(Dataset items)
╭──

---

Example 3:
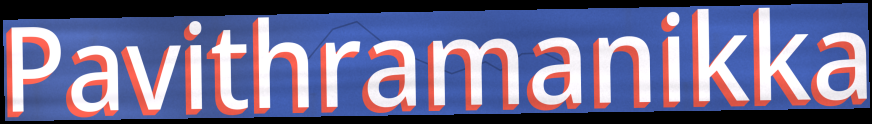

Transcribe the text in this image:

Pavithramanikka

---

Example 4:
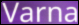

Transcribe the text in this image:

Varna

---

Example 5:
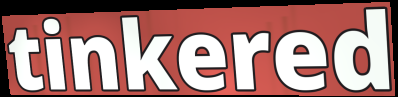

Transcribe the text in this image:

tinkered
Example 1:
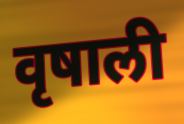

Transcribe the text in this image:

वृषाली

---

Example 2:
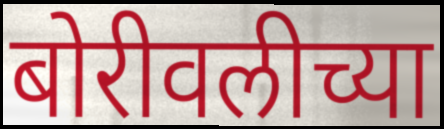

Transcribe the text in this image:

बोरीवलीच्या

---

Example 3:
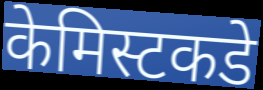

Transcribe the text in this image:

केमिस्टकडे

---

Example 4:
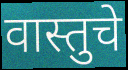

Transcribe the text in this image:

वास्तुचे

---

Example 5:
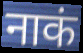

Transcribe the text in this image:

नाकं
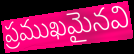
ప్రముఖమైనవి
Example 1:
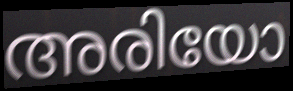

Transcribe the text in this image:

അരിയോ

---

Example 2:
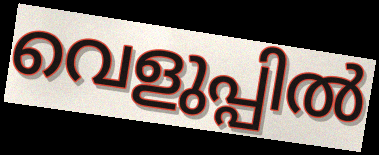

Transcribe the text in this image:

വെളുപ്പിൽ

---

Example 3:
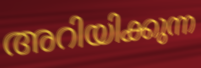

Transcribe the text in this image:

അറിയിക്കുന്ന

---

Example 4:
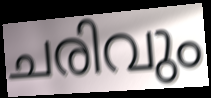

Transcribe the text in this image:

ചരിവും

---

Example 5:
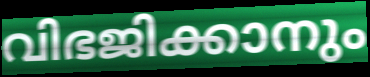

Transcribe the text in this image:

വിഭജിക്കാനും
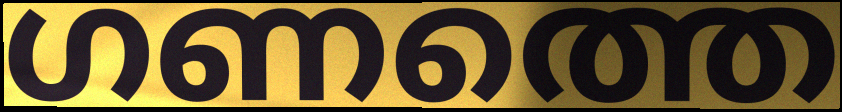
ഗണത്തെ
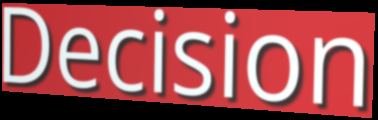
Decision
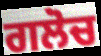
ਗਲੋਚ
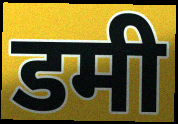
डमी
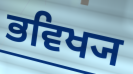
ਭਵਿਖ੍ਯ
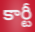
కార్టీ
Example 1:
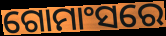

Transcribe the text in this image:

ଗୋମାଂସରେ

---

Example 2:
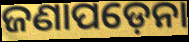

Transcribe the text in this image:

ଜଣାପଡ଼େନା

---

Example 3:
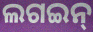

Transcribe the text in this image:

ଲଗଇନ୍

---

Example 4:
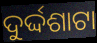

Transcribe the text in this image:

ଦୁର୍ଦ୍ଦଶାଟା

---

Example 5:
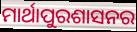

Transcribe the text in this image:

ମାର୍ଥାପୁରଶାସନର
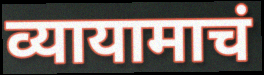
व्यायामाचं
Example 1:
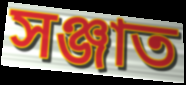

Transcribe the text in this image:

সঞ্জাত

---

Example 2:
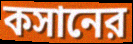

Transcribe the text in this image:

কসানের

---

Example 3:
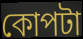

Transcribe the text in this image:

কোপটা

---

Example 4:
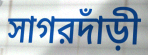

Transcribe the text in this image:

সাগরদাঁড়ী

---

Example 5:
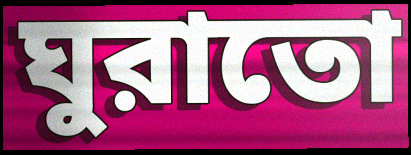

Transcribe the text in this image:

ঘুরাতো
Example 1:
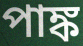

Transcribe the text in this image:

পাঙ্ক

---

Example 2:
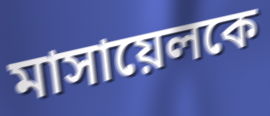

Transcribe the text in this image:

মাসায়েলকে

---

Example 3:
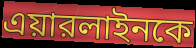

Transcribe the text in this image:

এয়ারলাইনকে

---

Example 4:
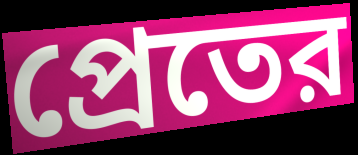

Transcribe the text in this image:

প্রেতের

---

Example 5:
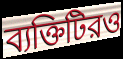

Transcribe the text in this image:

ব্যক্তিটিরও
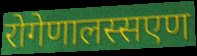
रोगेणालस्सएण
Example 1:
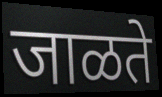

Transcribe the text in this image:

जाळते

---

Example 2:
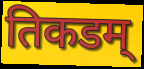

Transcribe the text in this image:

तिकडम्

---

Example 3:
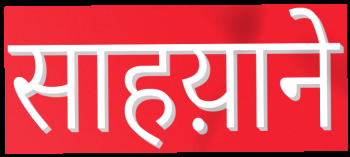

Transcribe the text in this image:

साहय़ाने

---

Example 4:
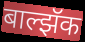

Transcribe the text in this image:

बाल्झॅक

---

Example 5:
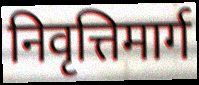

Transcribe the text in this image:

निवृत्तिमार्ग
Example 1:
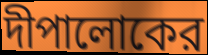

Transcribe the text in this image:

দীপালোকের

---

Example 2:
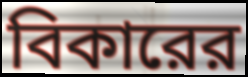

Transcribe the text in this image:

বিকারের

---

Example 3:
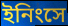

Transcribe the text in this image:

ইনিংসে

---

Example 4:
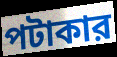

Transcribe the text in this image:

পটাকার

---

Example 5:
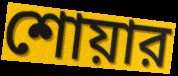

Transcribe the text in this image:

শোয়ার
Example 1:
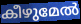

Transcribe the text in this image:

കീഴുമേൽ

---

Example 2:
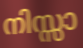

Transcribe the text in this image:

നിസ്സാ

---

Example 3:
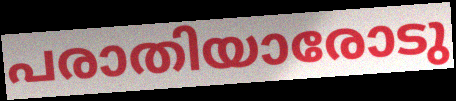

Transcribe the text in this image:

╰──

## YOUR TASK
Exclude the pictures and reproduce every entry exactly.

## SOLVED EXERCISE
---

Example 3:

Transcribe the text in this image:

Pavithramanikka

---

Example 4:

Transcribe the text in this image:

Varna

---

Example 5:

Transcribe the text in this image:

tinkered
Example 1:

Transcribe the text in this image:

वृषाली

---

Example 2:

Transcribe the text in this image:

बोरीवलीच्या

---

Example 3:

Transcribe the text in this image:

केमिस्टकडे

---

Example 4:

Transcribe the text in this image:

वास्तुचे

---

Example 5:

Transcribe the text in this image:

नाकं
ప్రముఖమైనవి
Example 1:

Transcribe the text in this image:

അരിയോ

---

Example 2:

Transcribe the text in this image:

വെളുപ്പിൽ

---

Example 3:

Transcribe the text in this image:

അറിയിക്കുന്ന

---

Example 4:

Transcribe the text in this image:

ചരിവും

---

Example 5:

Transcribe the text in this image:

വിഭജിക്കാനും
ഗണത്തെ
Decision
ਗਲੋਚ
डमी
ਭਵਿਖ੍ਯ
కార్టీ
Example 1:

Transcribe the text in this image:

ଗୋମାଂସରେ

---

Example 2:

Transcribe the text in this image:

ଜଣାପଡ଼େନା

---

Example 3:

Transcribe the text in this image:

ଲଗଇନ୍

---

Example 4:

Transcribe the text in this image:

ଦୁର୍ଦ୍ଦଶାଟା

---

Example 5:

Transcribe the text in this image:

ମାର୍ଥାପୁରଶାସନର
व्यायामाचं
Example 1:

Transcribe the text in this image:

সঞ্জাত

---

Example 2:

Transcribe the text in this image:

কসানের

---

Example 3:

Transcribe the text in this image:

কোপটা

---

Example 4:

Transcribe the text in this image:

সাগরদাঁড়ী

---

Example 5:

Transcribe the text in this image:

ঘুরাতো
Example 1:

Transcribe the text in this image:

পাঙ্ক

---

Example 2:

Transcribe the text in this image:

মাসায়েলকে

---

Example 3:

Transcribe the text in this image:

এয়ারলাইনকে

---

Example 4:

Transcribe the text in this image:

প্রেতের

---

Example 5:

Transcribe the text in this image:

ব্যক্তিটিরও
रोगेणालस्सएण
Example 1:

Transcribe the text in this image:

जाळते

---

Example 2:

Transcribe the text in this image:

तिकडम्

---

Example 3:

Transcribe the text in this image:

साहय़ाने

---

Example 4:

Transcribe the text in this image:

बाल्झॅक

---

Example 5:

Transcribe the text in this image:

निवृत्तिमार्ग
Example 1:

Transcribe the text in this image:

দীপালোকের

---

Example 2:

Transcribe the text in this image:

বিকারের

---

Example 3:

Transcribe the text in this image:

ইনিংসে

---

Example 4:

Transcribe the text in this image:

পটাকার

---

Example 5:

Transcribe the text in this image:

শোয়ার
Example 1:

Transcribe the text in this image:

കീഴുമേൽ

---

Example 2:

Transcribe the text in this image:

നിസ്സാ

---

Example 3:

Transcribe the text in this image:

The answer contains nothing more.